**Problem requirements**
Repeat each entry exactly. Drop every image.

Records supplied section start

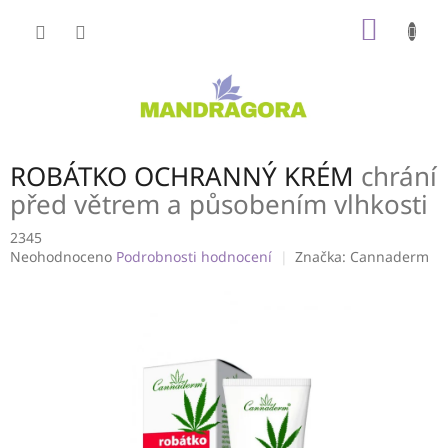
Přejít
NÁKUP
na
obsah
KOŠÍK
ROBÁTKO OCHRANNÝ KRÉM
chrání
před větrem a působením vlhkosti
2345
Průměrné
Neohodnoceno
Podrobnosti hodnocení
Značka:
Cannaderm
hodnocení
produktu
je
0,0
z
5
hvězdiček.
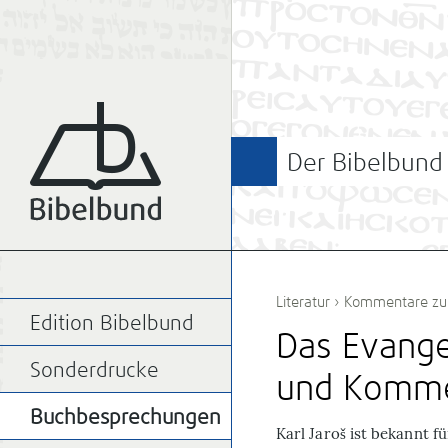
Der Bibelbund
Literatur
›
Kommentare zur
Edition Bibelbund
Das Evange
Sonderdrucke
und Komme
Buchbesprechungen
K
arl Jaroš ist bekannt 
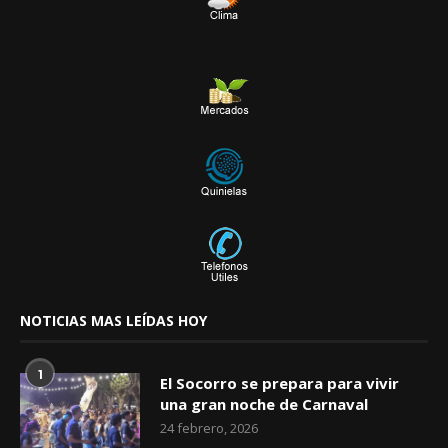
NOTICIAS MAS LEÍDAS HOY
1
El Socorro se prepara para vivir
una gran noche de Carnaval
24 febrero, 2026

Records supplied section end

**Answer for the task**
Přejít
NÁKUP
na
obsah
KOŠÍK
ROBÁTKO OCHRANNÝ KRÉM
chrání
před větrem a působením vlhkosti
2345
Průměrné
Neohodnoceno
Podrobnosti hodnocení
Značka:
Cannaderm
hodnocení
produktu
je
0,0
z
5
hvězdiček.
Der Bibelbund
Literatur
›
Kommentare zur
Edition Bibelbund
Das Evange
Sonderdrucke
und Komme
Buchbesprechungen
K
arl Jaroš ist bekannt 
NOTICIAS MAS LEÍDAS HOY
1
El Socorro se prepara para vivir
una gran noche de Carnaval
24 febrero, 2026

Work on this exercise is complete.